Choose from our colours and print options while taking advantage of our special deals and rewards. Plus, our battlemats offer more than just a gaming surface! Crafted from highly durable and non-toxic silicone, they can withstand baking cookies and pizza. Their non-porous surface is resistant to most crafting paints and glues, making them perfect for sculpting terrain and painting miniatures. You can even bake polymer clay models on them or use them as a protective surface under your 3D printers. Each battlemat is engineered to last a lifetime and be perfect at what it was made to do, all while reducing waste and pollution.
AJ’s HQ in New Zealand seems to bring great postage because many tiers have worldwide shipping included.
Backers who contribute NZ$55/£27 get one silicone battlemat with a square print.
Is the hex print more expensive to produce? It must be because that option does not unlock until backers contribute NZ$63 or more to the project.

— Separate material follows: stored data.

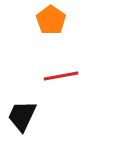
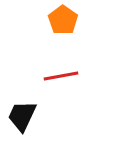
orange pentagon: moved 12 px right
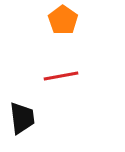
black trapezoid: moved 2 px down; rotated 148 degrees clockwise
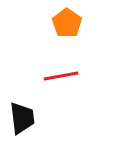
orange pentagon: moved 4 px right, 3 px down
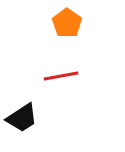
black trapezoid: rotated 64 degrees clockwise
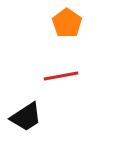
black trapezoid: moved 4 px right, 1 px up
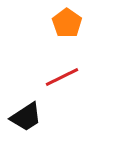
red line: moved 1 px right, 1 px down; rotated 16 degrees counterclockwise
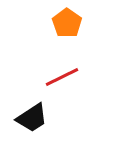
black trapezoid: moved 6 px right, 1 px down
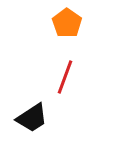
red line: moved 3 px right; rotated 44 degrees counterclockwise
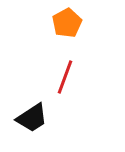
orange pentagon: rotated 8 degrees clockwise
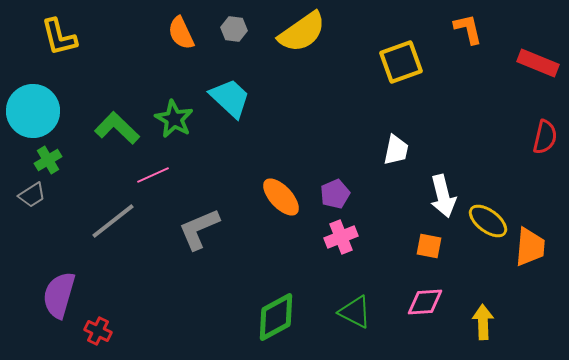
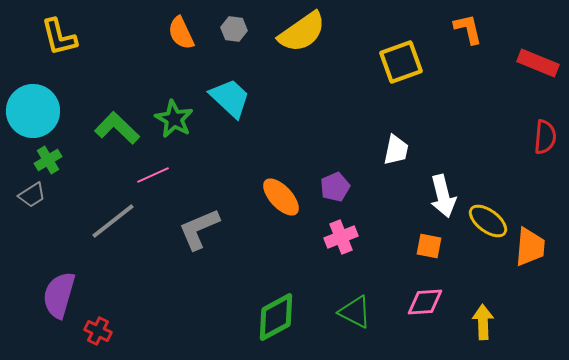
red semicircle: rotated 8 degrees counterclockwise
purple pentagon: moved 7 px up
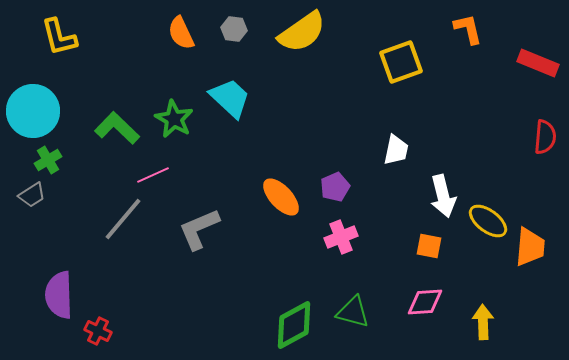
gray line: moved 10 px right, 2 px up; rotated 12 degrees counterclockwise
purple semicircle: rotated 18 degrees counterclockwise
green triangle: moved 2 px left; rotated 12 degrees counterclockwise
green diamond: moved 18 px right, 8 px down
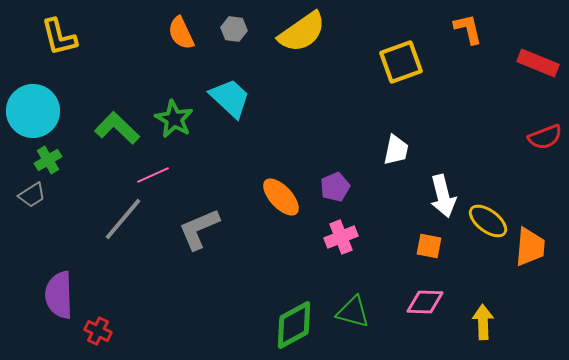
red semicircle: rotated 64 degrees clockwise
pink diamond: rotated 6 degrees clockwise
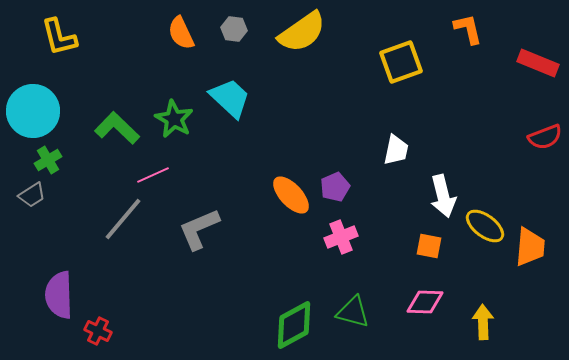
orange ellipse: moved 10 px right, 2 px up
yellow ellipse: moved 3 px left, 5 px down
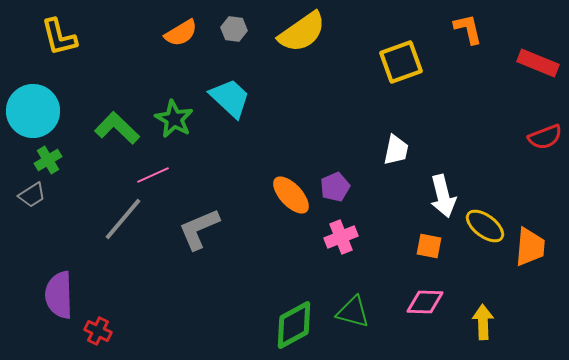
orange semicircle: rotated 96 degrees counterclockwise
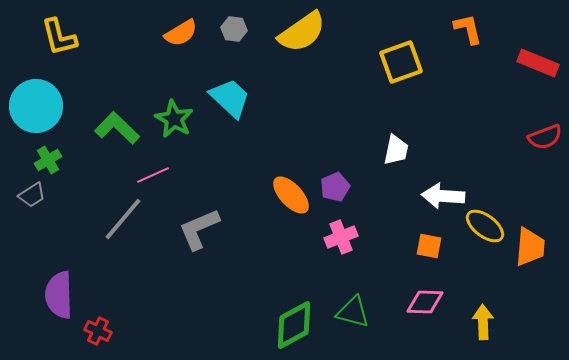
cyan circle: moved 3 px right, 5 px up
white arrow: rotated 108 degrees clockwise
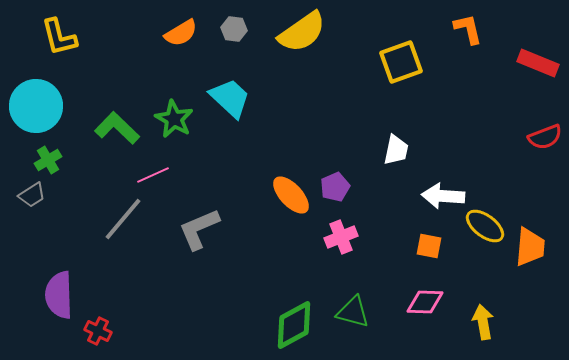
yellow arrow: rotated 8 degrees counterclockwise
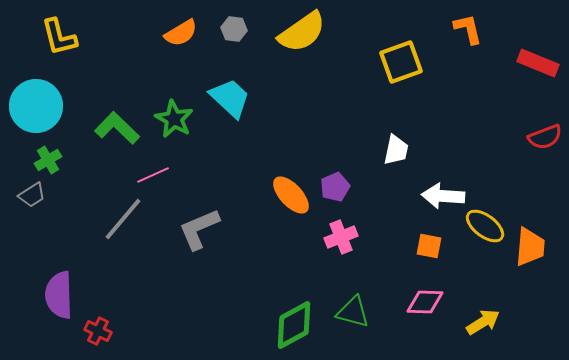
yellow arrow: rotated 68 degrees clockwise
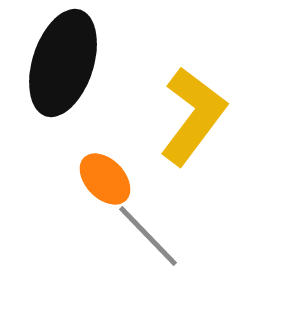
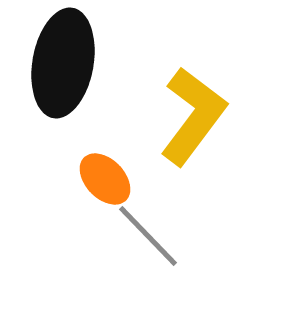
black ellipse: rotated 8 degrees counterclockwise
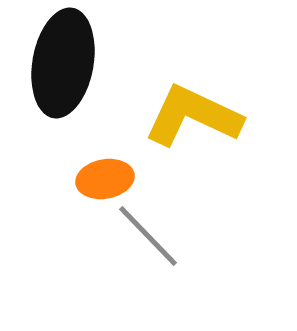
yellow L-shape: rotated 102 degrees counterclockwise
orange ellipse: rotated 56 degrees counterclockwise
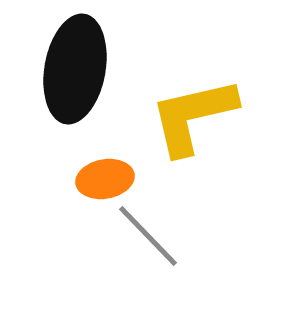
black ellipse: moved 12 px right, 6 px down
yellow L-shape: rotated 38 degrees counterclockwise
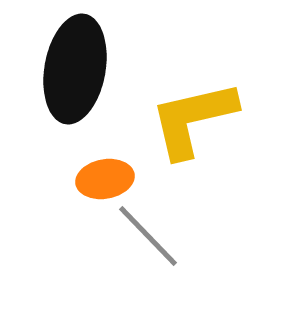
yellow L-shape: moved 3 px down
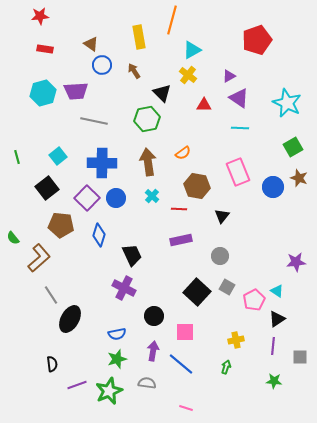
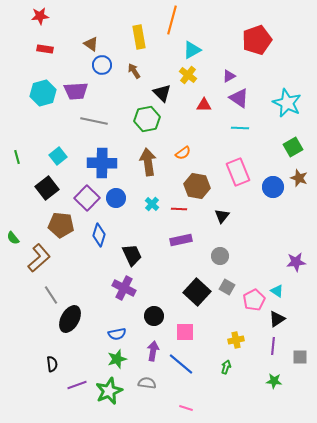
cyan cross at (152, 196): moved 8 px down
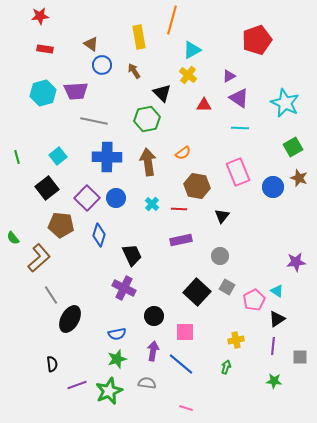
cyan star at (287, 103): moved 2 px left
blue cross at (102, 163): moved 5 px right, 6 px up
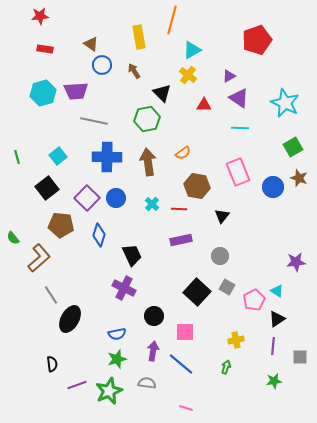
green star at (274, 381): rotated 14 degrees counterclockwise
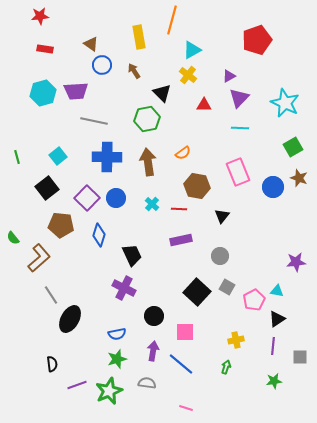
purple triangle at (239, 98): rotated 40 degrees clockwise
cyan triangle at (277, 291): rotated 24 degrees counterclockwise
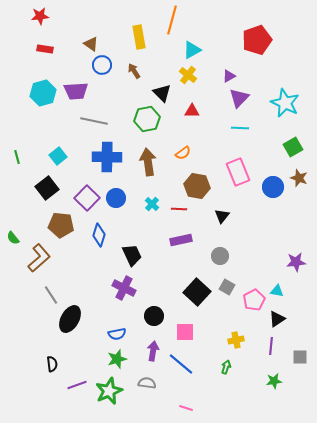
red triangle at (204, 105): moved 12 px left, 6 px down
purple line at (273, 346): moved 2 px left
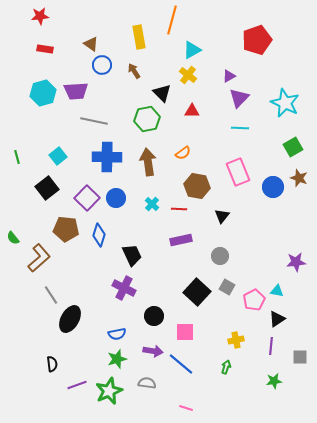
brown pentagon at (61, 225): moved 5 px right, 4 px down
purple arrow at (153, 351): rotated 90 degrees clockwise
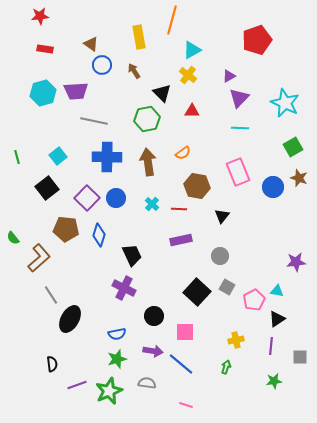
pink line at (186, 408): moved 3 px up
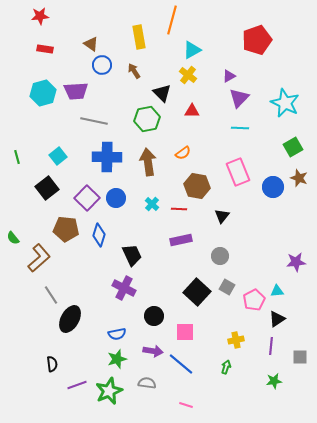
cyan triangle at (277, 291): rotated 16 degrees counterclockwise
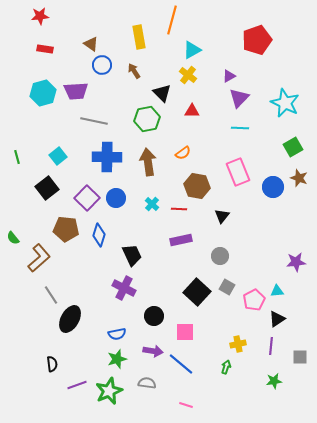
yellow cross at (236, 340): moved 2 px right, 4 px down
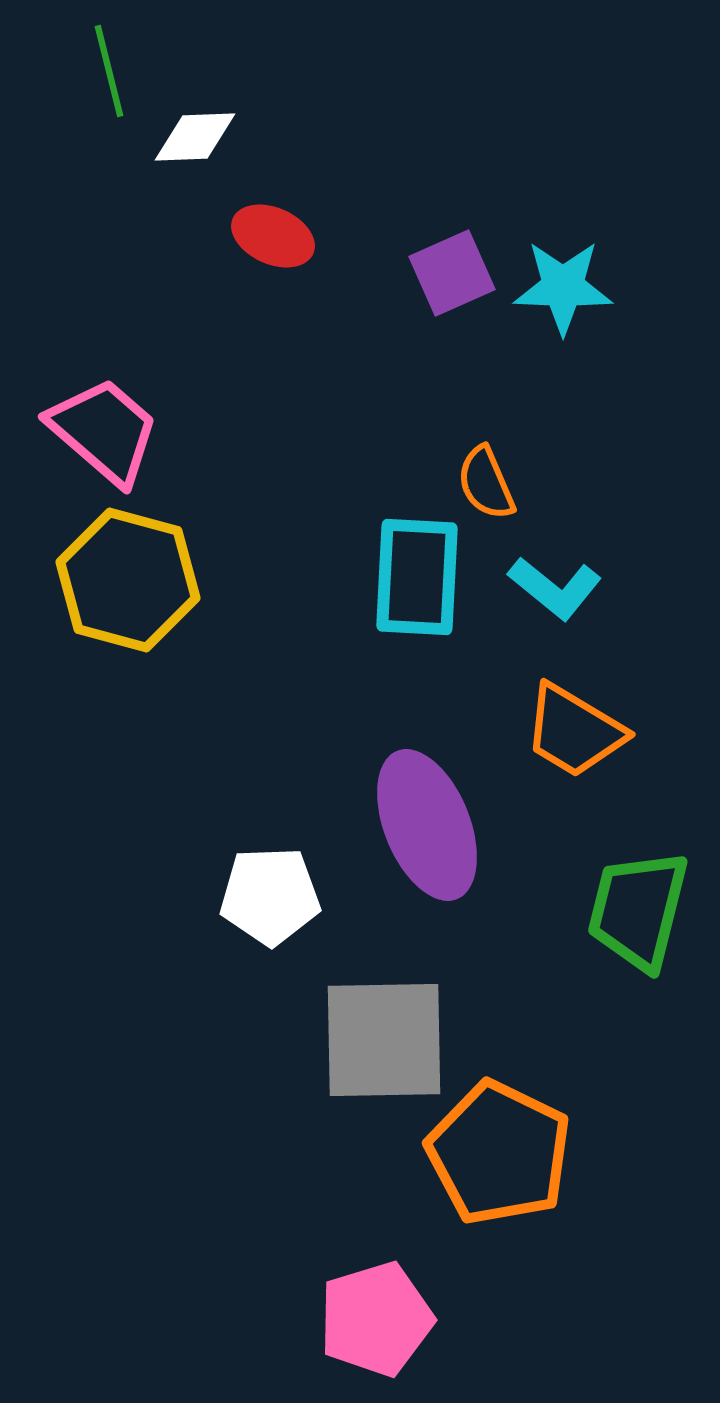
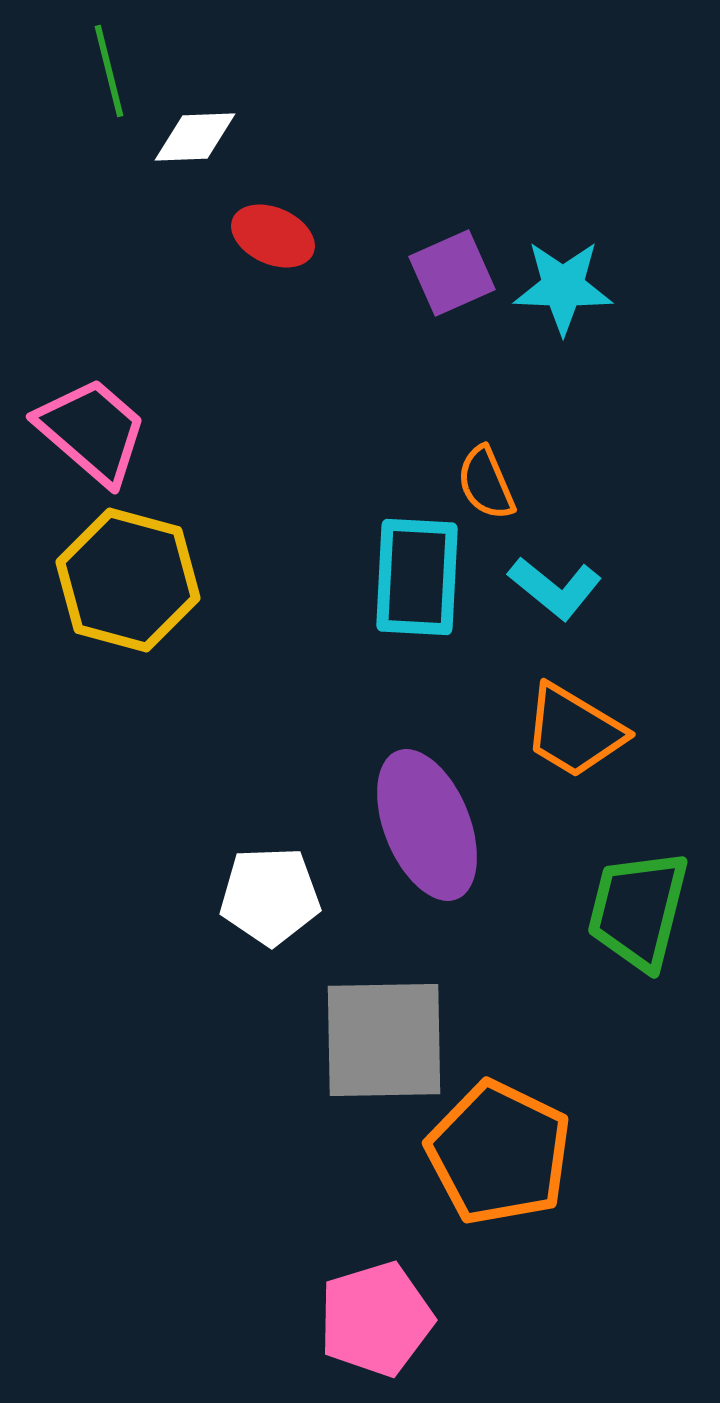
pink trapezoid: moved 12 px left
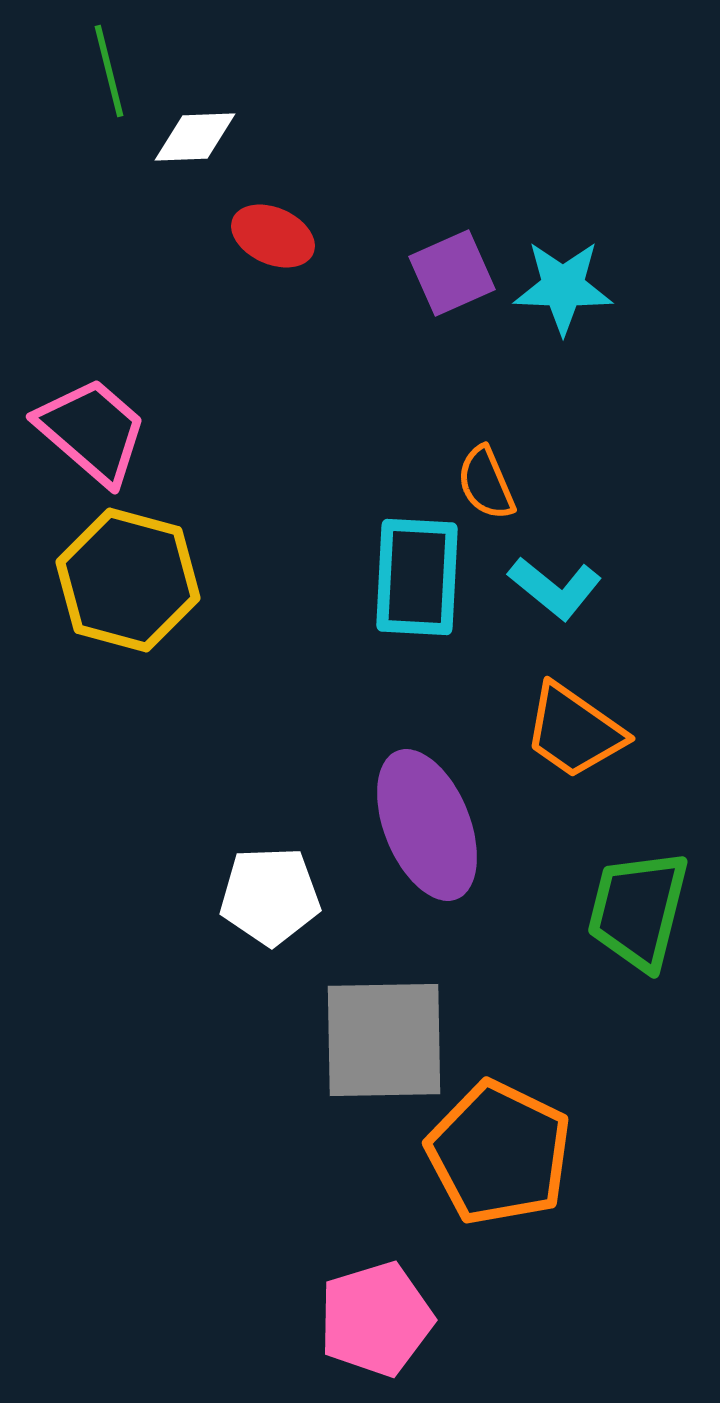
orange trapezoid: rotated 4 degrees clockwise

After these two tiers, the battlemat crowdfunder leaps up the ladder dramatically.
It’s NZ$207 when the entire set appears, and that’s three full prints, with all three colours to pick from a dice set included.
After that, AJ offers retail tiers with 10 battlemaps in a mix at NZ$484 and, yes, 100 at NZ$4,504. Are any tabletop hobby stores busy enough to store and sell that many?
The estimated fulfilment date is this year and in September.